Macedonian Witch Hunt Targets George Soros

What is behind the apparent upsurge in sentiment against George Soros in Macedonia?

A new citizens' alliance, Stop Operation Soros, was announced in the Macedonian capital, Skopje, on January 17. One its founders, Nikola Srbov, explained its purpose in a press conference.

"The Foundation Open Society, operating under the Soros umbrella, used its funding and personnel to support violent processes in Macedonia," he said. "It has monopolized the civil society sector, pushing out any organization which disagrees with the Soros ideology."

Another activist of Stop Operation Soros said that the main goal of the initiative will be the "de-Sorosization" of Macedonia.

What is behind this apparent upsurge of anti-Soros sentiment in Macedonia?

Nikola Gruevski, the head of the Macedonian ruling party (VMRO-DPMNE), also recently called for a "de-Sorosization" of Macedonian civil society. He said that the George Soros-funded Foundation Open Society Institute (FOOM) will not be prevented from operating in Macedonia but warned that he would not allow "foreign interests" to dominate the public sphere.

Gruevski’s attacks on foreign NGOs are surprising, given that many of his closest political allies, VMRO-DPMNE party members, and supporters of his government have had close links with FOOM. Several, including Gjorge Ivanov, who is now president of Macedonia, lawmaker Ilija Dimovski, and Jovan Donev, Macedonia's ambassador to London, have served on FOOM’s boards or in executive functions, while others have received scholarships and funding.

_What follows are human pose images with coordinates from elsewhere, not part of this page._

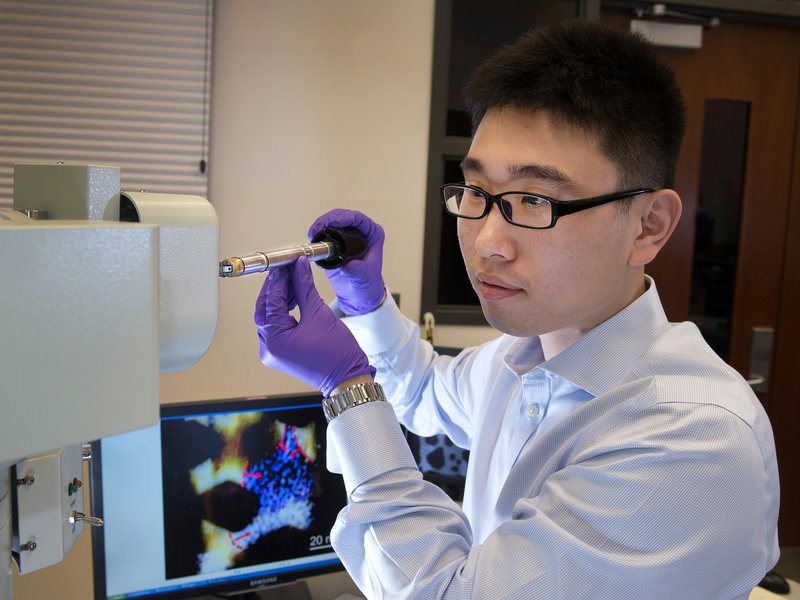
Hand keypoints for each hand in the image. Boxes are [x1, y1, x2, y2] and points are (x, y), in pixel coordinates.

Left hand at [254, 256, 374, 396]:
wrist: (347, 377)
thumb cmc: (337, 353)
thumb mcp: (319, 313)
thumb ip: (304, 287)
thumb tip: (298, 268)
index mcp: (275, 340)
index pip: (271, 301)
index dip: (279, 280)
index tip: (286, 264)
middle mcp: (268, 348)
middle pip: (265, 309)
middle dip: (276, 288)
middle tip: (287, 270)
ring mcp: (273, 352)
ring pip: (269, 317)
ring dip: (279, 299)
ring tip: (293, 281)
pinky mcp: (280, 353)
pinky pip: (276, 327)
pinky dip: (282, 313)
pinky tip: (292, 298)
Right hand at [308, 209, 384, 314]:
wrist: (358, 294)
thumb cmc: (367, 285)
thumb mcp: (364, 278)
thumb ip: (358, 271)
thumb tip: (348, 265)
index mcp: (373, 234)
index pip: (358, 219)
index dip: (343, 217)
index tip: (331, 223)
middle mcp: (360, 232)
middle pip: (342, 216)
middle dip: (328, 219)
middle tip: (317, 229)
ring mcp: (347, 235)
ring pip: (332, 221)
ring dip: (320, 225)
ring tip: (312, 234)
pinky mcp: (335, 241)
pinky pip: (325, 231)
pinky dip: (317, 233)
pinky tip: (312, 239)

Yet in recent interviews and speeches, Gruevski has accused the NGOs and the opposition of trying to topple his government. The attacks on NGOs come in the wake of the December 11 general election in Macedonia, which his party -- in power since 2006 -- won with a reduced number of seats in parliament and which moves forward unsure of the continued support of its coalition partners. Gruevski is also under a cloud of suspicion related to the wiretapping scandal in which several members of VMRO-DPMNE and its business associates have been implicated.

"Gruevski sees Soros as the father of liberalism and a great threat to his authoritarian manner of running the country," Arsim Zekoli, a public relations expert told RFE/RL’s Macedonian unit.

Probably unaware of these developments, Soros published an essay under headline Open Society Needs Defending, which resonates perfectly with events in Macedonia:

"I am an 86-year-old Hungarian Jew who became a U.S. citizen after the end of World War II. I learned at an early age how important it is what kind of political regime prevails. The formative experience of my life was the occupation of Hungary by Hitler’s Germany in 1944."

Soros says that it is unlikely that he and his family would have survived if his father had not been prescient enough to arrange for false identities for all of them, and others.

After the war, he escaped from then-communist Hungary to England. As a student in London, he read the philosopher Karl Popper, under whose influence he developed his own philosophy:

"I distinguished between two kinds of political regimes: those in which people elected their leaders, who were then supposed to look after the interests of the electorate, and others where the rulers sought to manipulate their subjects to serve the rulers' interests. […] I called the first kind of society open, the second, closed."

Although he admits that the binary classification is "too simplistic," he still finds the distinction between open and closed societies useful and has dedicated his life to defending the former and actively opposing the latter. However, he feels that we have reached a critical moment, when open societies -- and the democratic institutions and civic organizations that sustain them -- are under threat everywhere:

"I find the current moment in history very painful. Open societies are in crisis, and various forms of closed societies -- from fascist dictatorships to mafia states -- are on the rise. How could this happen? The only explanation I can find is that elected leaders failed to meet voters' legitimate expectations and aspirations and that this failure led electorates to become disenchanted with the prevailing versions of democracy and capitalism. Quite simply, many people felt that the elites had stolen their democracy."

The disillusionment with what to many critics appears as sham democracy was clearly apparent in the recent antigovernment protests in Macedonia, a response to the wiretapping scandal and evidence of government corruption. Gruevski tried unsuccessfully to shut down the probe by the Prosecutor-General's Office, which only further enraged his opponents.

The recent scapegoating of foreign NGOs, and Soros in particular, appears designed to shift public attention to outside interference and consolidate his party’s weakening hold on power.

The views expressed in this blog post do not necessarily reflect the views of RFE/RL.